──────── Data shown ────────

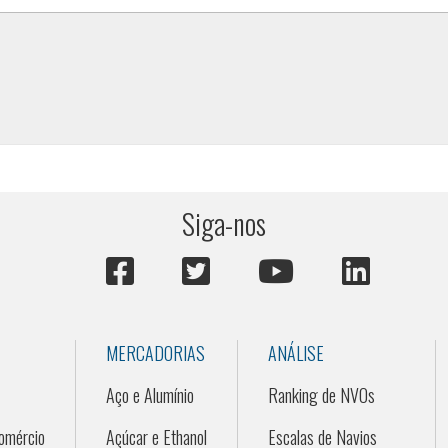
Siga-nos
MERCADORIAS
ANÁLISE
Aço e Alumínio
Ranking de NVOs
omércio
Açúcar e Ethanol
Escalas de Navios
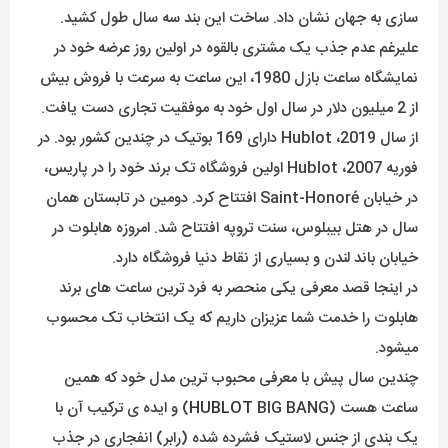
سازی به جهان نشان داد. ساخت این بند سه سال طول کشید.
علیرغم عدم جذب یک مشتری بالقوه در اولین روز عرضه خود در
نمایشگاه ساعت بازل 1980، این ساعت به سرعت با فروش بیش
از 2 میلیون دلار در سال اول خود به موفقیت تجاری دست یافت.
از سال 2019، Hublot دارای 169 بوتیک در چندین کشور بود. در
فوریه 2007، Hublot اولین فروشگاه تک برند خود را در پاریس،
در خیابان Saint-Honoré افتتاح کرد. دومین در تابستان همان
سال در هتل بیبلوس، سنت تروپه افتتاح شد. امروزه هابلوت در
خیابان باند لندن و بسیاری از نقاط دنیا فروشگاه دارد.
در اینجا قصد معرفی یکی منحصر به فرد ترین ساعت های برند
هابلوت را خدمت شما عزیزان داریم که یک انتخاب تک محسوب
میشود.
چندین سال پیش با معرفی محبوب ترین مدل خود که همین
ساعت هست (
HUBLOT
BIG BANG) و ایده ی ترکیب آن با
یک بندی از جنس لاستیک فشرده شده (رابر) انفجاری در جذب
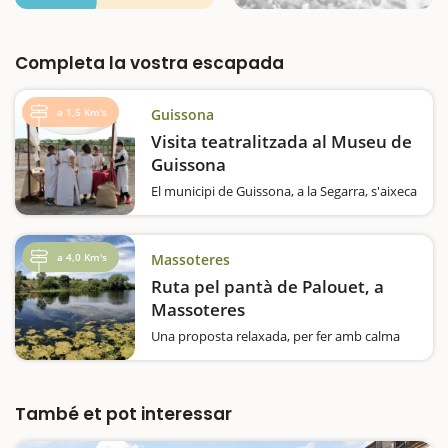
Completa la vostra escapada
a 1,5 Km's
Guissona
Visita teatralitzada al Museu de
Guissona
El municipi de Guissona, a la Segarra, s'aixeca
sobre les restes arqueològiques de l'antiga
ciutat romana de Iesso. De fet, el Museu ha
de ser considerat com un museu de
a 4,0 Km's
Massoteres
jaciment, ja que es troba en relació directa
amb el Parc…
Ruta pel pantà de Palouet, a
Massoteres
Una proposta relaxada, per fer amb calma
en un espai excel·lent per poder observar
diverses aus aquàtiques com l’ànec de coll
verd, la polla d’aigua, el cabusset, la fotja o el
bernat pescaire, entre d'altres espècies…
També et pot interessar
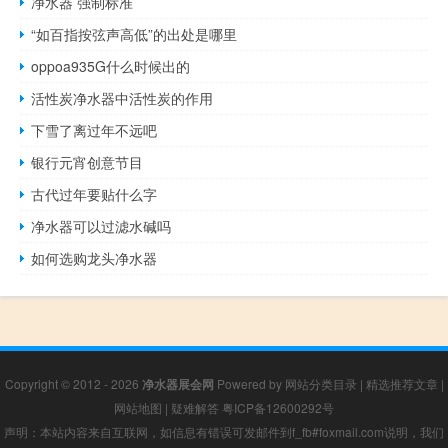
净水器 强制标准
“如百指按弦声高低”的出处是哪里
oppoa935G什么时候出的
活性炭净水器中活性炭的作用
下雪了离过年不远吧
银行元宵创意节目
古代过年要贴什么字
净水器可以过滤水碱吗
如何选购龙头净水器
Copyright © 2012 - 2026
净水器展会网
Powered by
网站分类目录
|
精选推荐文章
|
网站地图
|
疑难解答
粤ICP备12600292号
声明：本站内容来自互联网，如信息有错误可发邮件到f_fb#foxmail.com说明，我们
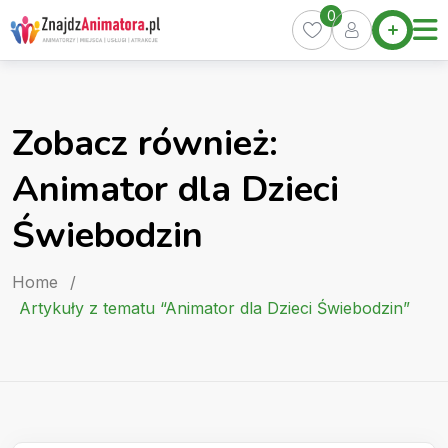
Skip
0
Home
to
Oferty
content
Miasta
0
Zobacz również:
Pakiety
Animator dla Dzieci
Kurs
Animatora
Świebodzin
Artykuły
Home
/
Artykuły z tematu “Animator dla Dzieci Świebodzin”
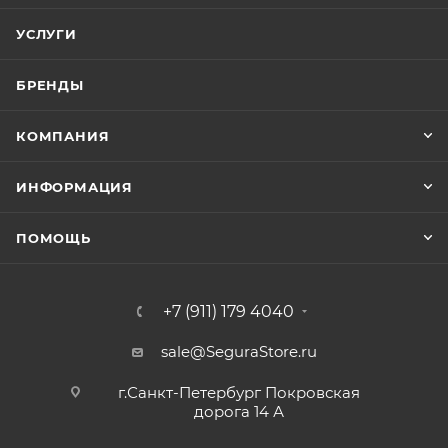
УСЛУГИ
БРЕНДЫ
КОМПАНИЯ
ИНФОРМАЦИЯ
ПОМОЩЬ
+7 (911) 179 4040
sale@SeguraStore.ru
г.Санкт-Петербург Покровская
дорога 14 А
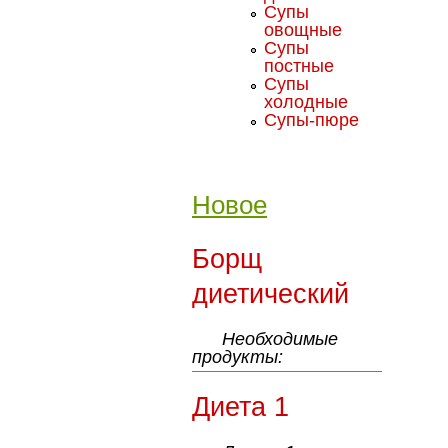
Супы
овощные
Супы
постные
Супы
холодные
Супы-пюре
Новое
Борщ
диетический
Необходимые
продукты:
Диета 1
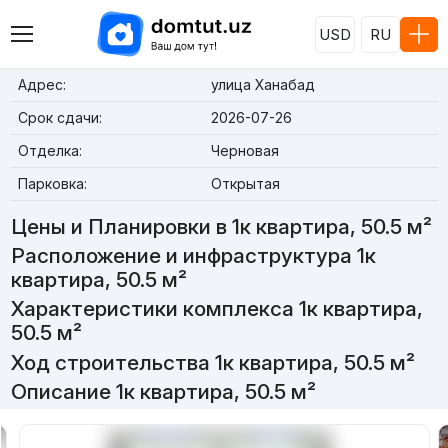
USD
RU
Адрес:
улица Ханабад
Срок сдачи:
2026-07-26
Отделка:
Черновая
Парковка:
Открытая
Цены и Планировки в 1к квартира, 50.5 м²
Расположение и инфраструктура 1к
квартира, 50.5 м²
Характеристики комплекса 1к квартира,
50.5 м²
Ход строительства 1к квартира, 50.5 м²
Описание 1к квартира, 50.5 м²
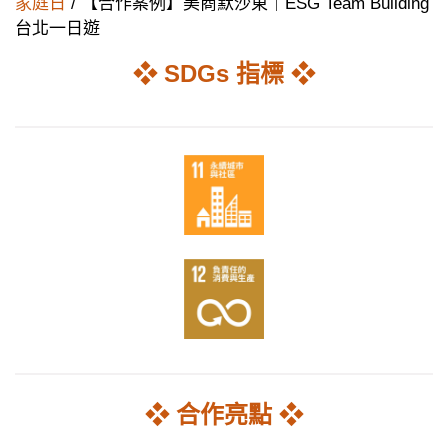
家庭日
/ 【合作案例】美商默沙東｜ESG Team Building
台北一日遊
❖ SDGs 指標 ❖
❖ 合作亮點 ❖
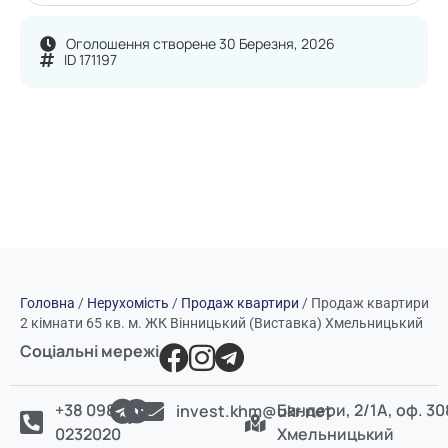
Оголошення створене 30 Березня, 2026
ID 171197
Головна
/
Нерухомість
/
Продаж квартири
/
Продаж квартири
2 кімнати 65 кв. м. ЖК Вінницький (Виставка) Хмельницький
Соціальні мережі
+38 098
Бандери, 2/1А, оф. 30
invest.khm@ukr.net
0232020
Хмельницький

────────

* [Task description] What the answer needs is every line from the data above with "هابلوت" in it.

* [Exercise solution]
سال در هتل بیبلوس، سنت تروپه افتتاح شد. امروزه هابلوت در
هابلوت را خدمت شما عزیزان داریم که یک انتخاب تک محسوب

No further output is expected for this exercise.